**Text:**
====================
Philosophical method is incredibly rich and varied, relying on many different types of cognitive processes—some ‘intuitive,’ some not. Do we really get a ‘default presumption of expertise’ for all of these? Surely we can assume some form of expertise—but are we entitled to assume every type of expertise that would be needed to address the various biases uncovered by experimentalists? Note that scientists don’t assume that they are immune to observational biases—though they clearly possess some forms of specialized expertise, they don’t assume that they will automatically resist, e.g., confirmation bias simply as a byproduct of their scientific education. Instead, they assume that they too will be subject to such biases; and consequently, they take explicit steps (such as blinding) to mitigate the problem. We philosophers, by contrast, have no such practice.

Conclusion

Let’s summarize. Many of the extant objections to the Core Argument of experimental philosophy rely, in one way or another, on the three problematic assumptions discussed in the previous section. The self-defeat objection fails once we abandon the idea that intuition should be critiqued as a whole; the use of epistemological intuitions in an experimentalist argument is self-undermining only if that argument urges rejection of epistemological intuitions that issue from the very same psychological process. Findings indicating stability in intuition are also harmless to the experimentalist, provided that we recognize that it is wholly to be expected that different types of ‘intuitive’ cognition will display different levels of bias and unreliability.
====================
**The problem:** Write the next part of the experimental philosophy passage, picking up after its final sentence.

(Stored data entries)
====================
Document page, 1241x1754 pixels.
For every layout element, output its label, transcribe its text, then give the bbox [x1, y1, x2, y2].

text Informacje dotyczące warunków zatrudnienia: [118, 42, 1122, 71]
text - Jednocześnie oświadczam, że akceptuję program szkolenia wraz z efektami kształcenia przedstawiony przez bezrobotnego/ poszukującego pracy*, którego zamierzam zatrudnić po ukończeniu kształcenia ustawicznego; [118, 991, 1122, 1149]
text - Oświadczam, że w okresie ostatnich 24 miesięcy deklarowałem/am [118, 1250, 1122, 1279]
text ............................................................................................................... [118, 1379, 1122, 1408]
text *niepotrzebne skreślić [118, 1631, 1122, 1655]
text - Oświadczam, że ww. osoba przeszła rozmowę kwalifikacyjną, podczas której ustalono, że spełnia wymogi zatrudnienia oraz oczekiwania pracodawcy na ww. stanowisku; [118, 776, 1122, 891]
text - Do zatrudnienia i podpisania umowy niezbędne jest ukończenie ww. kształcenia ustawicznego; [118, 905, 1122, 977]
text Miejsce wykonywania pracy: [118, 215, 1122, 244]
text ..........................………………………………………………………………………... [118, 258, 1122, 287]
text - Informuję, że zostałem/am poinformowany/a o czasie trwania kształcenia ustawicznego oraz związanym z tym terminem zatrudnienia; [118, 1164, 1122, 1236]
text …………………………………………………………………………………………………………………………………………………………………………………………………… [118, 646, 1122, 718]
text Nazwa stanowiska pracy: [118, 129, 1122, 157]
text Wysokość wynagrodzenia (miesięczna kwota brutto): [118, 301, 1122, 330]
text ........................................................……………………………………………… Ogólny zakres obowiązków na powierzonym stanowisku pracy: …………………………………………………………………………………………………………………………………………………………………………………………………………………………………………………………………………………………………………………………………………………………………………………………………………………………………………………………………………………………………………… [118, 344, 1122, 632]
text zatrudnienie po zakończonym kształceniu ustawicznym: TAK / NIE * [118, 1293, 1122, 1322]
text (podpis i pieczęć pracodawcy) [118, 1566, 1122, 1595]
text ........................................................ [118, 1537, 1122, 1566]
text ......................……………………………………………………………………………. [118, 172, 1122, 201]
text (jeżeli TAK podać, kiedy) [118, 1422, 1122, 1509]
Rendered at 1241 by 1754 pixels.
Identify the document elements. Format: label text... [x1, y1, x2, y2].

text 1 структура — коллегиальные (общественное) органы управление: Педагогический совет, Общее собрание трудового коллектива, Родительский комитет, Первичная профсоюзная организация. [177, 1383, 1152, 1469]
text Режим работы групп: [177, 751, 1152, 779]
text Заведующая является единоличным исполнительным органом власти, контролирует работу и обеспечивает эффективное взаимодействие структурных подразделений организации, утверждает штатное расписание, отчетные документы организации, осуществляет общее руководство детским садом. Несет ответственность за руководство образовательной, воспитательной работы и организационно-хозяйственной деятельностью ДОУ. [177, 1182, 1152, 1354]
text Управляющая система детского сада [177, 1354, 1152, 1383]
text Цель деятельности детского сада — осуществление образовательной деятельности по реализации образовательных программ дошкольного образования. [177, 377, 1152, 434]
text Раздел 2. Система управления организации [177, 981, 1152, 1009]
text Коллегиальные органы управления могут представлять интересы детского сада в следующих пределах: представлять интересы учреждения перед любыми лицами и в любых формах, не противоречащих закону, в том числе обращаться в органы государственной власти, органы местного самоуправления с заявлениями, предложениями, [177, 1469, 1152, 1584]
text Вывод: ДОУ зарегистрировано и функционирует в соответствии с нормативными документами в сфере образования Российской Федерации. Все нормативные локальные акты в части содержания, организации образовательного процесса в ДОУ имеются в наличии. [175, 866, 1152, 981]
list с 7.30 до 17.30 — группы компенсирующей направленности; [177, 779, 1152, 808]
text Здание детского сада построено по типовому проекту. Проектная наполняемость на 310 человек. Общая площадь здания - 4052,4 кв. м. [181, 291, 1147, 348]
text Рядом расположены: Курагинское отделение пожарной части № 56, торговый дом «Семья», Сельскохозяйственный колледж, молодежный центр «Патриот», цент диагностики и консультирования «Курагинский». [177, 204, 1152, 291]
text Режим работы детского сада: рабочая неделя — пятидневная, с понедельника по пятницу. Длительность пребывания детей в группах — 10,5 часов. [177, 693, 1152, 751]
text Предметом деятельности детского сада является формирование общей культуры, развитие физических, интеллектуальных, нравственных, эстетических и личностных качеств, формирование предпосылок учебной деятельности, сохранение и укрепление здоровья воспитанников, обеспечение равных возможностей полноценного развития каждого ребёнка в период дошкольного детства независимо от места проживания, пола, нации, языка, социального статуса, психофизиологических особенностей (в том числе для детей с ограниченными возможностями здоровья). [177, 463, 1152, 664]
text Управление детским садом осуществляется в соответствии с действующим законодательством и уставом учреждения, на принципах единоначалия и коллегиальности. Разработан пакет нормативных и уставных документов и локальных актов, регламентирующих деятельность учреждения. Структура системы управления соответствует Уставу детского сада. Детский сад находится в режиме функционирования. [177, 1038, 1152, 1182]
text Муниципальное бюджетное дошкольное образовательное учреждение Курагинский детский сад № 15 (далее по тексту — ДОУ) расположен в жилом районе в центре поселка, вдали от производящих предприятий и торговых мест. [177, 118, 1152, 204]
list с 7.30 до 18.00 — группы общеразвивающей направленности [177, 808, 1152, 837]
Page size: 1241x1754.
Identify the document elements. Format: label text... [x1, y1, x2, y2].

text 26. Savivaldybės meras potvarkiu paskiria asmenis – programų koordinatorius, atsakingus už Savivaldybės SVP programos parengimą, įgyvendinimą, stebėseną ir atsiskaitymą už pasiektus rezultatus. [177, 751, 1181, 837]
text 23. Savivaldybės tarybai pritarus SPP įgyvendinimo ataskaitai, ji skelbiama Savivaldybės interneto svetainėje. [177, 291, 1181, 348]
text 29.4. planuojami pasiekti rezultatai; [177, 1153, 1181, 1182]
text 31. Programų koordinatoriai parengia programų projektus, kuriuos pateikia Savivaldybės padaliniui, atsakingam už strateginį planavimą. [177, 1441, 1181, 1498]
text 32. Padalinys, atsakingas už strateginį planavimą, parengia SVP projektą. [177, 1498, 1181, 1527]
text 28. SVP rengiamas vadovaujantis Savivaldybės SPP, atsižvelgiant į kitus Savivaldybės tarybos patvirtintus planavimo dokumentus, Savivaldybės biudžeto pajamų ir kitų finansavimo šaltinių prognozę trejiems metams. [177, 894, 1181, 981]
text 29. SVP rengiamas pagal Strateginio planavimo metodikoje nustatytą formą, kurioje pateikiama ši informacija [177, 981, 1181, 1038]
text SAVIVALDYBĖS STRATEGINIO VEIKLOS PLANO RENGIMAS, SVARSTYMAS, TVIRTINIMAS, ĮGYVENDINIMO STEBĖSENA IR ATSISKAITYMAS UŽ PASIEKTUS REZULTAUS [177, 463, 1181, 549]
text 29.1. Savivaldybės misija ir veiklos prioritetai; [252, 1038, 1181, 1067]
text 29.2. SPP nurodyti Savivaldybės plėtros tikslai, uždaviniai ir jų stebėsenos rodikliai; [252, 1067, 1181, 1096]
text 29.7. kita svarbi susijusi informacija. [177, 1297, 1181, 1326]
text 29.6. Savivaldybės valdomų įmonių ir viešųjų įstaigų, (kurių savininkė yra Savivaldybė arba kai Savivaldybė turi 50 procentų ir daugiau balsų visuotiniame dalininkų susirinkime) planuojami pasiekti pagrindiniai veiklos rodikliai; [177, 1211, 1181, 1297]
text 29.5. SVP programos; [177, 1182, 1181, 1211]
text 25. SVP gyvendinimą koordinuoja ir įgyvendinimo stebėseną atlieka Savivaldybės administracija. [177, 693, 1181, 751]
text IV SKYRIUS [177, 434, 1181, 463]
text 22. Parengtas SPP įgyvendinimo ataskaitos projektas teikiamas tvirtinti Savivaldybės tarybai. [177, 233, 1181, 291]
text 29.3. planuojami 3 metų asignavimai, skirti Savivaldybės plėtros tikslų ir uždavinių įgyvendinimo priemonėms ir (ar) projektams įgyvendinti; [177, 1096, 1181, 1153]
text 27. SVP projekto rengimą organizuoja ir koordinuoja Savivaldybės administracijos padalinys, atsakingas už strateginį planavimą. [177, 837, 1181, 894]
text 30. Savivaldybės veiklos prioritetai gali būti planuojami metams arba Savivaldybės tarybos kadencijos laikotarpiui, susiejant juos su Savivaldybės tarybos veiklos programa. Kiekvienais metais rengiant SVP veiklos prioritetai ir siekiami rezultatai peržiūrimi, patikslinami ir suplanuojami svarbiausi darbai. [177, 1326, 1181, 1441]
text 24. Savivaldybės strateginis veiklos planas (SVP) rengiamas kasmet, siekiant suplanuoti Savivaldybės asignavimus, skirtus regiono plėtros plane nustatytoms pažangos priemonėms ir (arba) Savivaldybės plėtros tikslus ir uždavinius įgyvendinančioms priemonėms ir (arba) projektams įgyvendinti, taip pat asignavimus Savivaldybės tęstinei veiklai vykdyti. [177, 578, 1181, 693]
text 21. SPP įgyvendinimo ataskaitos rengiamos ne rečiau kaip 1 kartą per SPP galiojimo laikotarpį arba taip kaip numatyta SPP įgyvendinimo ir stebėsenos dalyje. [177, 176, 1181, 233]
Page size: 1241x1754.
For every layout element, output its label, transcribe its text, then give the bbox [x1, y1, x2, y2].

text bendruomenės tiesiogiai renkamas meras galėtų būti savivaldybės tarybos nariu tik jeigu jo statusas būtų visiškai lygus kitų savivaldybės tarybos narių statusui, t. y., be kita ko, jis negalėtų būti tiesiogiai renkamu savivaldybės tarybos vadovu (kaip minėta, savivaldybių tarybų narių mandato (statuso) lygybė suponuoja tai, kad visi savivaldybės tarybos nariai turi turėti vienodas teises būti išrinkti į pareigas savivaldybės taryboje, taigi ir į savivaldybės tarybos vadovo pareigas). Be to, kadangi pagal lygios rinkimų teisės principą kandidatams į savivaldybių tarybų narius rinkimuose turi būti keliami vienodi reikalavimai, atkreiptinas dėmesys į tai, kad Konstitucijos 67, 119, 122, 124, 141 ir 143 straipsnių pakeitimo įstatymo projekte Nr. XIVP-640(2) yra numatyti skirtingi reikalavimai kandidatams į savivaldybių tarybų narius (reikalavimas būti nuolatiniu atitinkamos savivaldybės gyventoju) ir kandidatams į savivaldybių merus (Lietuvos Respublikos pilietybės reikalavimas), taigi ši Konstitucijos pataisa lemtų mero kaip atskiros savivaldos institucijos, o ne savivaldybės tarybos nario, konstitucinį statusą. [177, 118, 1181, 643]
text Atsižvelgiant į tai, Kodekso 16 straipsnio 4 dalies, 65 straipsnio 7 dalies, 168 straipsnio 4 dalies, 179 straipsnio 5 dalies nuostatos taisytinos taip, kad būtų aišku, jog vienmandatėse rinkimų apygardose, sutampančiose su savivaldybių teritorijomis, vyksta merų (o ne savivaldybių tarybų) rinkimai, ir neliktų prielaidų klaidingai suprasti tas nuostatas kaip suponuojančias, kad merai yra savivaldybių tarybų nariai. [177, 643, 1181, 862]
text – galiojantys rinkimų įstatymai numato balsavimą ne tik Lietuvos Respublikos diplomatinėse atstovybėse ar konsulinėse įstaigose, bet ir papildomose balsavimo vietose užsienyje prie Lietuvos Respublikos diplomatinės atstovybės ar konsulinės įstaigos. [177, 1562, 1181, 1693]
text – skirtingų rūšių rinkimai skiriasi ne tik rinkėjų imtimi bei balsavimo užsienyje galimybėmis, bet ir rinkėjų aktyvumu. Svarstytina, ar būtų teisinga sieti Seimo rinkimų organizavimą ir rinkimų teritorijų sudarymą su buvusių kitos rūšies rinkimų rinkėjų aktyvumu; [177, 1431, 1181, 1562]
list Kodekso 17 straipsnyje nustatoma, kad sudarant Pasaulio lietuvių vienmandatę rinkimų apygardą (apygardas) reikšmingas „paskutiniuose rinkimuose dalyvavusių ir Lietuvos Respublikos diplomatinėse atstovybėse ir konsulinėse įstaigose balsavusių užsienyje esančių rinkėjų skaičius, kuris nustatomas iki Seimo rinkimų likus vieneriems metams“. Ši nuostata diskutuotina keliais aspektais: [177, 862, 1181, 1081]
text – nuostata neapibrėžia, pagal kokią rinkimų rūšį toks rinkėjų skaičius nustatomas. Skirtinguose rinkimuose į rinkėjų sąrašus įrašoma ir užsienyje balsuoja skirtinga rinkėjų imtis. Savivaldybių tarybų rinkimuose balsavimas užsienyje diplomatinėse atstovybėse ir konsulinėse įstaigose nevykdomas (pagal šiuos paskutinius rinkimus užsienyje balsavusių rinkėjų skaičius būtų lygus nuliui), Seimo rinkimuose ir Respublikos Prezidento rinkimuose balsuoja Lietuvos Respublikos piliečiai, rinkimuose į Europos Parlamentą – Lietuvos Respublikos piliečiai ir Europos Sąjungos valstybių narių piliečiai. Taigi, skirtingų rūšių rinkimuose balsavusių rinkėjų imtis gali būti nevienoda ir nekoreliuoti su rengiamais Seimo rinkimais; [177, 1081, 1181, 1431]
====================
**Task response:**
Both versions of the skepticism objection, as we’ve seen, fail to threaten an experimentalist who is careful to launch multiple, narrow critiques rather than a sweeping condemnation of all intuitive cognition. Further, skeptical worries become even less troubling once we abandon the assumption that critiquing philosophers’ use of intuitions requires denying that intuitions constitute a source of knowledge.

We’ve granted that the ‘no intuitions’ challenge has an element of truth to it—but we have also noted that we can abandon the ‘method of cases’ assumption while still maintaining that the biases of intuition render even argument-based methods problematic. And finally, the expertise defense only appears plausible given the idea that we can make a default assumption regarding the existence of some general-purpose ‘expertise in intuition.’ Given the diversity of both types of intuition and types of philosophical method, this is deeply implausible.

The experimentalist core argument, of course, will need to be modified to comport with the departures we’ve made from the ‘Standard Framework’ of metaphilosophy. Here, then, is my suggestion for an amended Core Argument:

  1. (1)

    If intuitive judgments produced by a given psychological process are found to vary as a function of truth-irrelevant factors, then this is evidence that the psychological process displays at least some degree of bias and unreliability.

  2. (2)

    If a psychological process displays bias or unreliability, then professionals who make use of that process in at least some of their methods ought to attempt to devise corrective procedures for mitigating that bias or unreliability, or else turn to other sources of evidence.

  3. (3)

    Philosophers are professionals who make use of many different ‘intuitive’ psychological processes in some (though not all) of their methods.

  4. (4)

    Empirical findings show that several psychological processes used by philosophers produce intuitions that vary as a function of truth-irrelevant factors.

  5. (5)

    Philosophers ought to attempt to devise corrective procedures for mitigating the bias and unreliability of the affected psychological processes, or else turn to other sources of evidence.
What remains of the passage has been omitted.